A knee-jerk reaction here is to argue they should have been using encryption all along. But this calls to mind a statement variously attributed to Peter Neumann or Roger Needham: “If you think cryptography is the solution to your problem, you either don’t understand cryptography or you don’t understand your problem.” There are three reasons why encryption is particularly fraught with problems for this use case.

1. Usability challenges. Web email providers for the most part have little or no integration with client-side encryption schemes, such as S/MIME or PGP. The average user of these services has no way to compose an email that is not going to be readable by both the sender and recipient services. This limitation is not to be confused with encryption of content to/from the user to the service. Protecting those links with SSL is standard practice today. (Although that in itself is a relatively new phenomenon– GMail lead the way among major providers by switching on SSL by default in 2010 in the aftermath of the China incident, although niche services such as Hushmail supported SSL going much earlier.)

Part of the fault lies with web browsers: they do not make it easy to exercise the cryptographic capabilities of the underlying OS in a platform-independent way. Speaking of Hushmail, that was an example of an attempt at overcoming the browser limitations using a custom Java-based solution itself authored by Hushmail and later implementing cryptographer server side. In the end it only proved the limitations of the model: because encryption code was provided by Hushmail itself (as opposed to being part of software locally installed on end user machine) at the behest of law enforcement it could be replaced by a Trojaned version that surrendered key material.

It is possible to indirectly use S/MIME or PGP by having a native client installed on the local machine. (Also called “rich client” in come circles, casting aspersions at the quality of web based user-interfaces) Examples of these are Outlook, Mozilla Thunderbird and Eudora. These applications either have built-in support or define an extension mechanism for third-parties to implement strong cryptography. They can also be configured to work with popular cloud providers such as Yahoo or GMail for sending/receiving email.

In this model, the email provider becomes glorified storage box for encrypted content. It has zero visibility into the content of messages exchanged, only seeing an opaque stream of unintelligible ciphertext. The privacy goal is achieved, but at what cost? Encrypted messages can only be sent from machines where email clients are setup and cryptographic keys available. The first limitation means that it is not possible to point any old web browser at mail.google.com to read email. Encrypted messages will appear with blank contents, with the actual ciphertext in an attachment that the service provider can not make sense of. Search over email contents will not work– since original message is not available, it can not be indexed. (Neither will ad targetting, but that is arguably a problem the user cares less about.)

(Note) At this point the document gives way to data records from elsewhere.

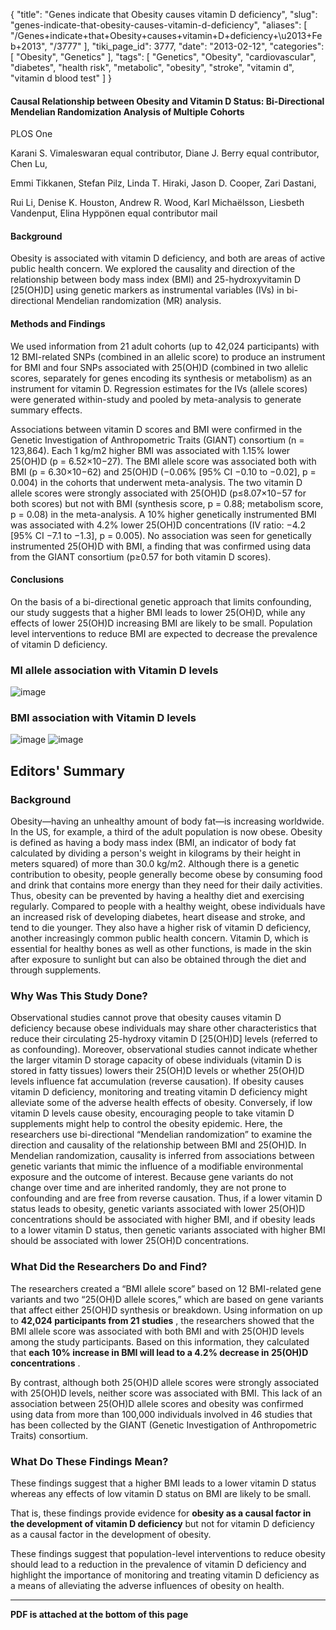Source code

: {
    "title": "Genes indicate that Obesity causes vitamin D deficiency",
    "slug": "genes-indicate-that-obesity-causes-vitamin-d-deficiency",
    "aliases": [
        "/Genes+indicate+that+Obesity+causes+vitamin+D+deficiency+\u2013+Feb+2013",
        "/3777"
    ],
    "tiki_page_id": 3777,
    "date": "2013-02-12",
    "categories": [
        "Obesity",
        "Genetics"
    ],
    "tags": [
        "Genetics",
        "Obesity",
        "cardiovascular",
        "diabetes",
        "health risk",
        "metabolic",
        "obesity",
        "stroke",
        "vitamin d",
        "vitamin d blood test"
    ]
}


#### Causal Relationship between Obesity and Vitamin D Status: Bi-Directional Mendelian Randomization Analysis of Multiple Cohorts

PLOS One

Karani S. Vimaleswaran equal contributor,     Diane J. Berry equal contributor,     Chen Lu,

Emmi Tikkanen,     Stefan Pilz,     Linda T. Hiraki,     Jason D. Cooper,     Zari Dastani,

Rui Li,     Denise K. Houston,     Andrew R. Wood,     Karl Michaëlsson,     Liesbeth Vandenput,     Elina Hyppönen equal contributor mail

#### Background

Obesity is associated with vitamin D deficiency, and both are areas of active public health concern. We explored the causality and direction of the relationship between body mass index (BMI) and 25-hydroxyvitamin D <span>[25(OH)D]</span> using genetic markers as instrumental variables (IVs) in bi-directional Mendelian randomization (MR) analysis.

#### Methods and Findings

We used information from 21 adult cohorts (up to 42,024 participants) with 12 BMI-related SNPs (combined in an allelic score) to produce an instrument for BMI and four SNPs associated with 25(OH)D (combined in two allelic scores, separately for genes encoding its synthesis or metabolism) as an instrument for vitamin D. Regression estimates for the IVs (allele scores) were generated within-study and pooled by meta-analysis to generate summary effects.

Associations between vitamin D scores and BMI were confirmed in the Genetic Investigation of Anthropometric Traits (GIANT) consortium (n = 123,864). Each 1 kg/m2 higher BMI was associated with 1.15% lower 25(OH)D (p = 6.52×10−27). The BMI allele score was associated both with BMI (p = 6.30×10−62) and 25(OH)D (−0.06% <span>[95% CI −0.10 to −0.02]</span>, p = 0.004) in the cohorts that underwent meta-analysis. The two vitamin D allele scores were strongly associated with 25(OH)D (p≤8.07×10−57 for both scores) but not with BMI (synthesis score, p = 0.88; metabolism score, p = 0.08) in the meta-analysis. A 10% higher genetically instrumented BMI was associated with 4.2% lower 25(OH)D concentrations (IV ratio: −4.2 <span>[95% CI −7.1 to −1.3]</span>, p = 0.005). No association was seen for genetically instrumented 25(OH)D with BMI, a finding that was confirmed using data from the GIANT consortium (p≥0.57 for both vitamin D scores).

#### Conclusions

On the basis of a bi-directional genetic approach that limits confounding, our study suggests that a higher BMI leads to lower 25(OH)D, while any effects of lower 25(OH)D increasing BMI are likely to be small. Population level interventions to reduce BMI are expected to decrease the prevalence of vitamin D deficiency.

### MI allele association with Vitamin D levels

<img src="https://d1bk1kqxc0sym.cloudfront.net/attachments/jpeg/bmi-alle.jpg" alt="image">

### BMI association with Vitamin D levels

<img src="https://d1bk1kqxc0sym.cloudfront.net/attachments/jpeg/bmi-a.jpg" alt="image">
<img src="https://d1bk1kqxc0sym.cloudfront.net/attachments/jpeg/bmi-b.jpg" alt="image">

## Editors' Summary

### Background

Obesity—having an unhealthy amount of body fat—is increasing worldwide. In the US, for example, a third of the adult population is now obese. Obesity is defined as having a body mass index (BMI, an indicator of body fat calculated by dividing a person's weight in kilograms by their height in meters squared) of more than 30.0 kg/m2. Although there is a genetic contribution to obesity, people generally become obese by consuming food and drink that contains more energy than they need for their daily activities. Thus, obesity can be prevented by having a healthy diet and exercising regularly. Compared to people with a healthy weight, obese individuals have an increased risk of developing diabetes, heart disease and stroke, and tend to die younger. They also have a higher risk of vitamin D deficiency, another increasingly common public health concern. Vitamin D, which is essential for healthy bones as well as other functions, is made in the skin after exposure to sunlight but can also be obtained through the diet and through supplements.

### Why Was This Study Done?

Observational studies cannot prove that obesity causes vitamin D deficiency because obese individuals may share other characteristics that reduce their circulating 25-hydroxy vitamin D <span>[25(OH)D]</span> levels (referred to as confounding). Moreover, observational studies cannot indicate whether the larger vitamin D storage capacity of obese individuals (vitamin D is stored in fatty tissues) lowers their 25(OH)D levels or whether 25(OH)D levels influence fat accumulation (reverse causation). If obesity causes vitamin D deficiency, monitoring and treating vitamin D deficiency might alleviate some of the adverse health effects of obesity. Conversely, if low vitamin D levels cause obesity, encouraging people to take vitamin D supplements might help to control the obesity epidemic. Here, the researchers use bi-directional “Mendelian randomization” to examine the direction and causality of the relationship between BMI and 25(OH)D. In Mendelian randomization, causality is inferred from associations between genetic variants that mimic the influence of a modifiable environmental exposure and the outcome of interest. Because gene variants do not change over time and are inherited randomly, they are not prone to confounding and are free from reverse causation. Thus, if a lower vitamin D status leads to obesity, genetic variants associated with lower 25(OH)D concentrations should be associated with higher BMI, and if obesity leads to a lower vitamin D status, then genetic variants associated with higher BMI should be associated with lower 25(OH)D concentrations.

### What Did the Researchers Do and Find?

The researchers created a “BMI allele score” based on 12 BMI-related gene variants and two “25(OH)D allele scores,” which are based on gene variants that affect either 25(OH)D synthesis or breakdown. Using information on up to  **42,024 participants from 21 studies** , the researchers showed that the BMI allele score was associated with both BMI and with 25(OH)D levels among the study participants. Based on this information, they calculated that  **each 10% increase in BMI will lead to a 4.2% decrease in 25(OH)D concentrations** . 

By contrast, although both 25(OH)D allele scores were strongly associated with 25(OH)D levels, neither score was associated with BMI. This lack of an association between 25(OH)D allele scores and obesity was confirmed using data from more than 100,000 individuals involved in 46 studies that has been collected by the GIANT (Genetic Investigation of Anthropometric Traits) consortium.

### What Do These Findings Mean?

These findings suggest that a higher BMI leads to a lower vitamin D status whereas any effects of low vitamin D status on BMI are likely to be small. 

That is, these findings provide evidence for  **obesity as a causal factor in the development of vitamin D deficiency**  but not for vitamin D deficiency as a causal factor in the development of obesity. 

These findings suggest that population-level interventions to reduce obesity should lead to a reduction in the prevalence of vitamin D deficiency and highlight the importance of monitoring and treating vitamin D deficiency as a means of alleviating the adverse influences of obesity on health.

---

 **PDF is attached at the bottom of this page**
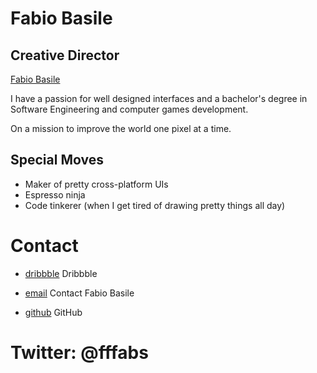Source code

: Fabio Basile
=================

Creative Director
--------------------

[Fabio Basile](../media/img/team/basile.jpg)

I have a passion for well designed interfaces and a bachelor's degree in Software Engineering
and computer games development.

On a mission to improve the world one pixel at a time.

Special Moves
-------------

* Maker of pretty cross-platform UIs
* Espresso ninja
* Code tinkerer (when I get tired of drawing pretty things all day)

Contact
=======

* [dribbble](http://dribbble.com/toxinide)
  Dribbble

* [email](/#contact-form)
  Contact Fabio Basile

* [github](http://github.com/toxinide)
  GitHub

Twitter: @fffabs
=================
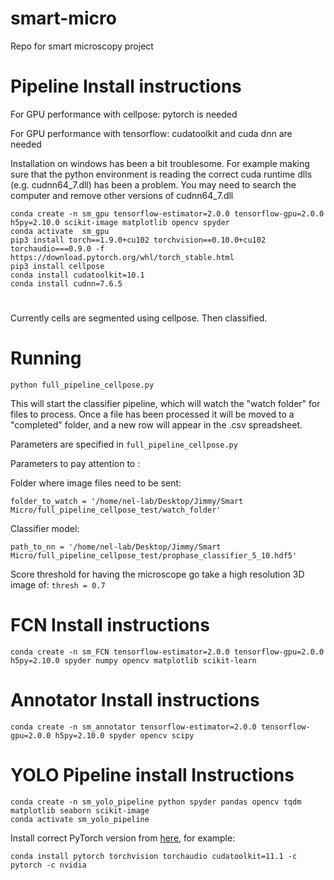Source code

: # smart-micro
Repo for smart microscopy project

# Pipeline Install instructions

For GPU performance with cellpose: pytorch is needed 

For GPU performance with tensorflow: cudatoolkit and cuda dnn are needed 

Installation on windows has been a bit troublesome.  For example making sure that the python environment is reading the correct cuda runtime dlls (e.g. cudnn64_7.dll) has been a problem.  You may need to search the computer and remove other versions of cudnn64_7.dll

```
conda create -n sm_gpu tensorflow-estimator=2.0.0 tensorflow-gpu=2.0.0 h5py=2.10.0 scikit-image matplotlib opencv spyder
conda activate  sm_gpu
pip3 install torch==1.9.0+cu102 torchvision==0.10.0+cu102 torchaudio===0.9.0 -f https://download.pytorch.org/whl/torch_stable.html
pip3 install cellpose
conda install cudatoolkit=10.1
conda install cudnn=7.6.5
```

#
Currently cells are segmented using cellpose.  Then classified.

# Running
```
python full_pipeline_cellpose.py
```
This will start the classifier pipeline, which will watch the "watch folder" for files to process.  Once a file has been processed it will be moved to a "completed" folder, and a new row will appear in the .csv spreadsheet.

Parameters are specified in `full_pipeline_cellpose.py` 

Parameters to pay attention to :

Folder where image files need to be sent:

`folder_to_watch = '/home/nel-lab/Desktop/Jimmy/Smart Micro/full_pipeline_cellpose_test/watch_folder'  `


Classifier model:

`path_to_nn = '/home/nel-lab/Desktop/Jimmy/Smart Micro/full_pipeline_cellpose_test/prophase_classifier_5_10.hdf5'`

Score threshold for having the microscope go take a high resolution 3D image of:
`thresh = 0.7`

# FCN Install instructions

```conda create -n sm_FCN tensorflow-estimator=2.0.0 tensorflow-gpu=2.0.0 h5py=2.10.0 spyder numpy opencv matplotlib scikit-learn```

# Annotator Install instructions

```conda create -n sm_annotator tensorflow-estimator=2.0.0 tensorflow-gpu=2.0.0 h5py=2.10.0 spyder opencv scipy```

# YOLO Pipeline install Instructions

```
conda create -n sm_yolo_pipeline python spyder pandas opencv tqdm matplotlib seaborn scikit-image
conda activate sm_yolo_pipeline
```
Install correct PyTorch version from [here](https://pytorch.org/get-started/locally/), for example:
```
conda install pytorch torchvision torchaudio cudatoolkit=11.1 -c pytorch -c nvidia
```
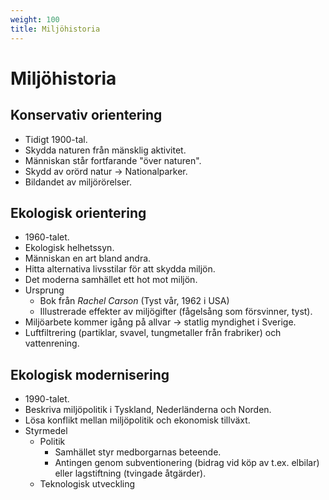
 ```yaml
---
weight: 100
title: Miljöhistoria
---
```


# Miljöhistoria

## Konservativ orientering

* Tidigt 1900-tal.
* Skydda naturen från mänsklig aktivitet.
* Människan står fortfarande "över naturen".
* Skydd av orörd natur → Nationalparker.
* Bildandet av miljörörelser.

## Ekologisk orientering

* 1960-talet.
* Ekologisk helhetssyn.
* Människan en art bland andra.
* Hitta alternativa livsstilar för att skydda miljön.
* Det moderna samhället ett hot mot miljön.
* Ursprung
  * Bok från *Rachel Carson* (Tyst vår, 1962 i USA)
  * Illustrerade effekter av miljögifter (fågelsång som försvinner, tyst).
* Miljöarbete kommer igång på allvar → statlig myndighet i Sverige.
* Luftfiltrering (partiklar, svavel, tungmetaller från frabriker) och vattenrening.

## Ekologisk modernisering

* 1990-talet.
* Beskriva miljöpolitik i Tyskland, Nederländerna och Norden.
* Lösa konflikt mellan miljöpolitik och ekonomisk tillväxt.
* Styrmedel
  * Politik
    * Samhället styr medborgarnas beteende.
    * Antingen genom subventionering (bidrag vid köp av t.ex. elbilar) eller lagstiftning (tvingade åtgärder).
  * Teknologisk utveckling
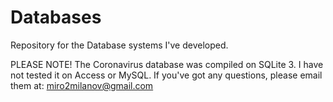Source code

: # Databases

Repository for the Database systems I've developed.

PLEASE NOTE!
The Coronavirus database was compiled on SQLite 3. I have not tested it on Access or MySQL.
If you've got any questions, please email them at: miro2milanov@gmail.com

There is also the problem of key management but in this regard General Petraeus and Ms. Broadwell were fortunate. As defense employees, they would be in possession of PIV cards, which are smart-cards that can store cryptographic keys for different purposes: authentication, digital signatures, encryption and even physical access with badge readers. Moreover the widespread use of PIV card for logical access has motivated different vendors to make sure their platform makes it easy to use the cards. Case in point: PIV support is built into Windows 7 with no additional middleware required. In the most likely scenario of two users running Outlook on a recent vintage Windows machine, signing or decrypting a message would be as easy as inserting the card into the reader and typing in the PIN. For two random users without the benefit of a government issued smartcard or an ecosystem shaped by market pressures to support that card, it would be a different magnitude of difficulty trying to decrypt messages on another machine.